RFI : Le 27 août, diriez-vous qu’il y aura un choc Ping-Bongo ?
Flavien Enongoué : Je ne pense pas qu’il faille poser le problème en ces termes. Malgré les ralliements, il reste quand même en face d’Ali Bongo 11 candidatures. Ces ralliements constituent non pas un évènement, comme on tente de le dire, il s’agit rien de moins que d’une alliance électorale.
Zacharie Myboto était à la manœuvre pour parvenir au désistement de Casimir Oyé Mba et de Guy Nzouba Ndama en faveur de Jean Ping. L’ancien Premier ministre et l’ancien président de l’Assemblée nationale se sont-ils fait un peu tordre le bras pour arriver à cet accord ?
C’est ce qui apparait manifestement. Chacun d’eux est parti à cette rencontre en imaginant qu’il serait le bénéficiaire du conclave. Mais manifestement, Zacharie Myboto n’avait aucun avantage à ce que l’Union nationale ait un candidat et surtout pas, l’ancien Premier ministre Casimir Oyé Mba. Quant à l’ancien président de l’Assemblée nationale, Guy Nzouba Ndama, il était convaincu que les choses joueraient en sa faveur. Là, tout s’est joué en dehors des militants, des uns et des autres.
Et selon vos informations, sur quelles bases s’est fait effectivement cet accord ? Le choix s’est-il porté sur le candidat le plus virulent contre Ali Bongo ?
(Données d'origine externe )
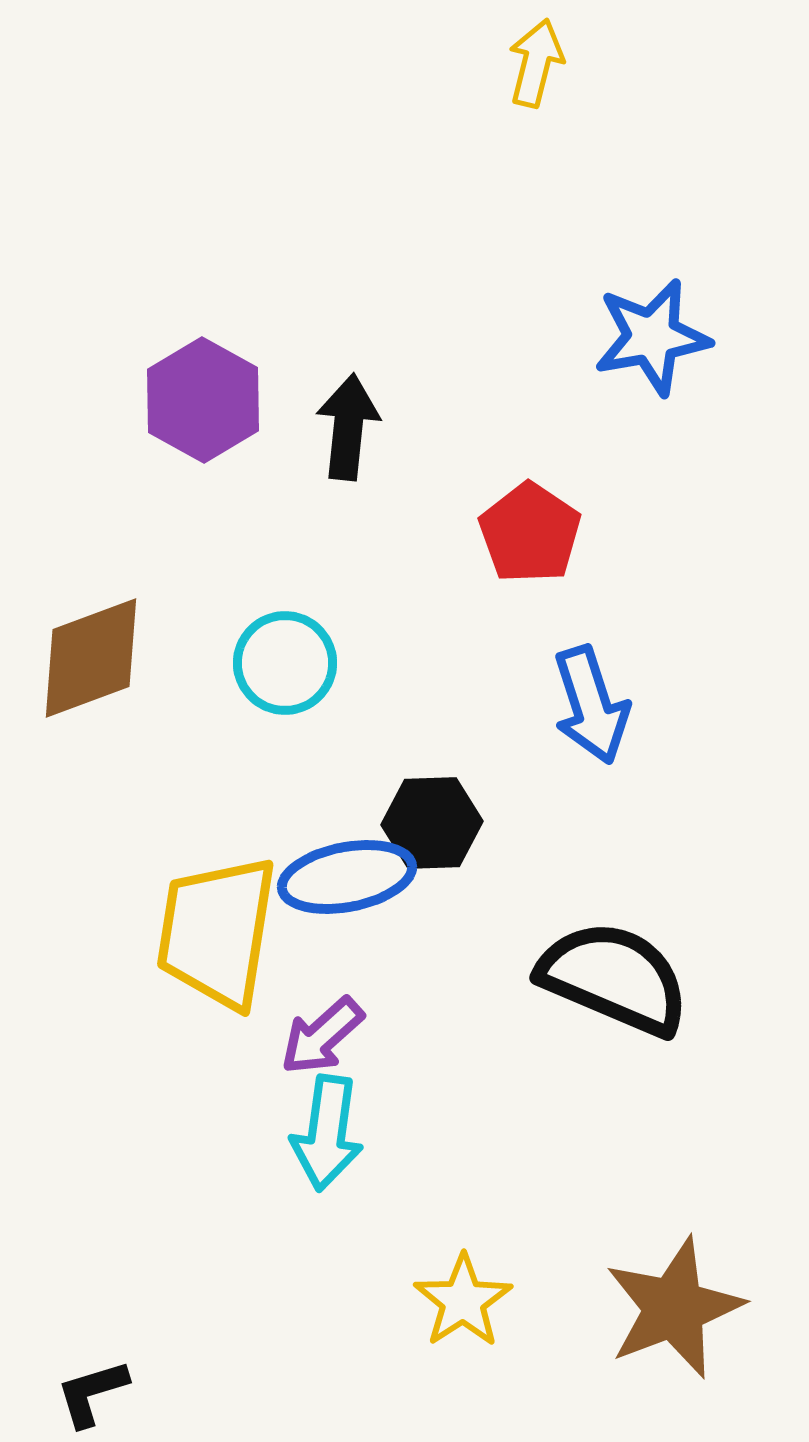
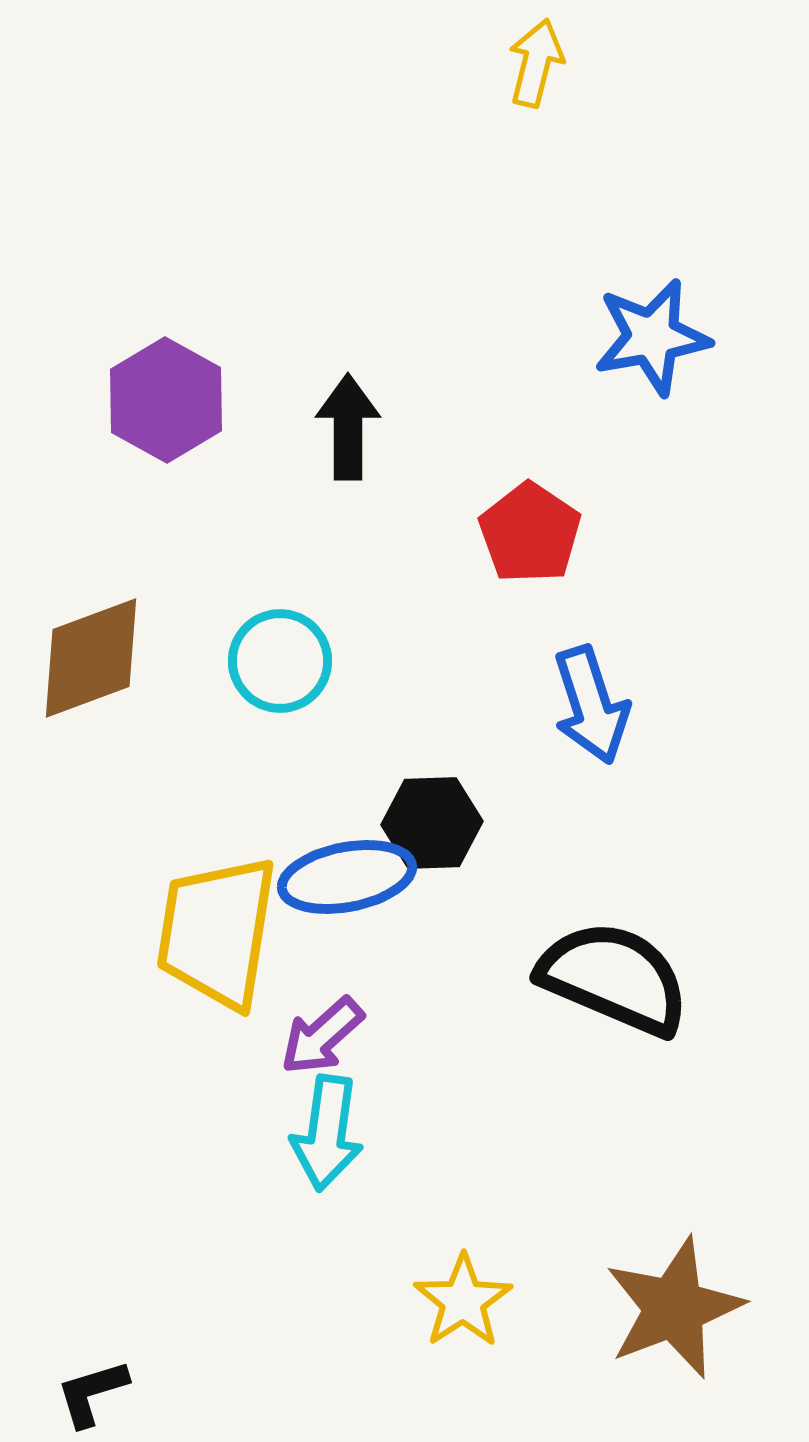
purple hexagon: moved 37 px left
black arrow: rotated 6 degrees counterclockwise
cyan circle: moved 5 px left, 2 px up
Ils sont tous virulents contre Ali Bongo, il n’y a aucune différence à faire entre les trois. Seulement je crois que Jean Ping, il faut être honnête, a pris de l’avance sur un certain nombre de ses concurrents parce que, depuis plus d’un an et demi, il laboure le terrain. Casimir Oyé Mba s’est lancé sur le tard, au mois de juin. Même là, à reculons parce qu’ils avaient pensé, ils avaient cru que la stratégie de la DTE, c’est-à-dire Destitution-Transition-Election, allait aboutir. Or ça a été un flop à ce niveau.
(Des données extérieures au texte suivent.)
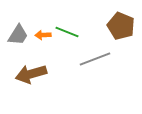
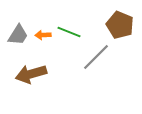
brown pentagon: moved 1 px left, 1 px up
green line: moved 2 px right
gray line: moved 1 px right, 2 px up; rotated 24 degrees counterclockwise
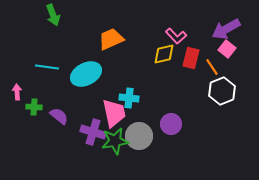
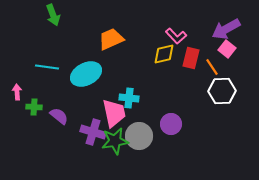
white hexagon: rotated 20 degrees clockwise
Il y a un autre aspect. Jean Ping, osons le dire, a plus de moyens que tous ces candidats réunis.
Que dire du report des votes, les appels de Guy Nzouba Ndama et de Casimir Oyé Mba, vont-ils être suivis des faits ?
Casimir Oyé Mba n’apporte pas grand-chose. Jean Ping avait déjà réussi son OPA au niveau des troupes de l’Union nationale. Maintenant qu’apporte Guy Nzouba Ndama ? Je serais tenté de vous dire que paradoxalement son désistement pourrait bénéficier à Ali Bongo Ondimba. Pourquoi ? Parce que dans notre cas du Gabon, son électorat prioritaire, c’est-à-dire les gens de sa région, l'Ogooué-Lolo, ne voteront pas mécaniquement pour Jean Ping parce qu’ils se sont portés sur lui en pensant que le fils du pays allait devenir président de la République. Et comme ça ne va pas être le cas, nombreux d’entre eux qui sont PDGistes depuis le début, parce que le PDG [Parti démocratique gabonais] est né à Koulamoutou, la province d’origine de Guy Nzouba Ndama. Beaucoup de ceux qui ont pensé que ça pouvait bénéficier à Jean Ping, pourront déchanter et je ne pense pas qu’ils vont suivre Nzouba Ndama dans son aventure.
Ali Bongo Ondimba, dans son discours prononcé à l’occasion de la fête de l’Indépendance ce mercredi, a dénoncé « des appels à la discorde et à la violence » ?
Oui, parce que nous avons entendu un certain nombre de choses inacceptables. Traiter certains compatriotes de « cafards » ou alors un responsable politique proche de Jean Ping qui demande aux gens de faire « comme à Nice », c’est-à-dire l’apologie du terrorisme. Le combat démocratique n’est loyal que par la forclusion de la violence, d’un côté comme de l’autre.
Un constat maintenant… c’est au sein de l’ancien parti unique, donc le PDG au pouvoir, qu’est née une opposition franche et radicale ?
C’est d’ailleurs ce qui pose problème. Sur la capacité de notre société à générer des nouvelles figures. Le PDG, c’est là où il y a le renouvellement, alors qu’en face la plupart des leaders sont septuagénaires. Mais peut-être que cette élection sera celle du passage d’une génération à une autre.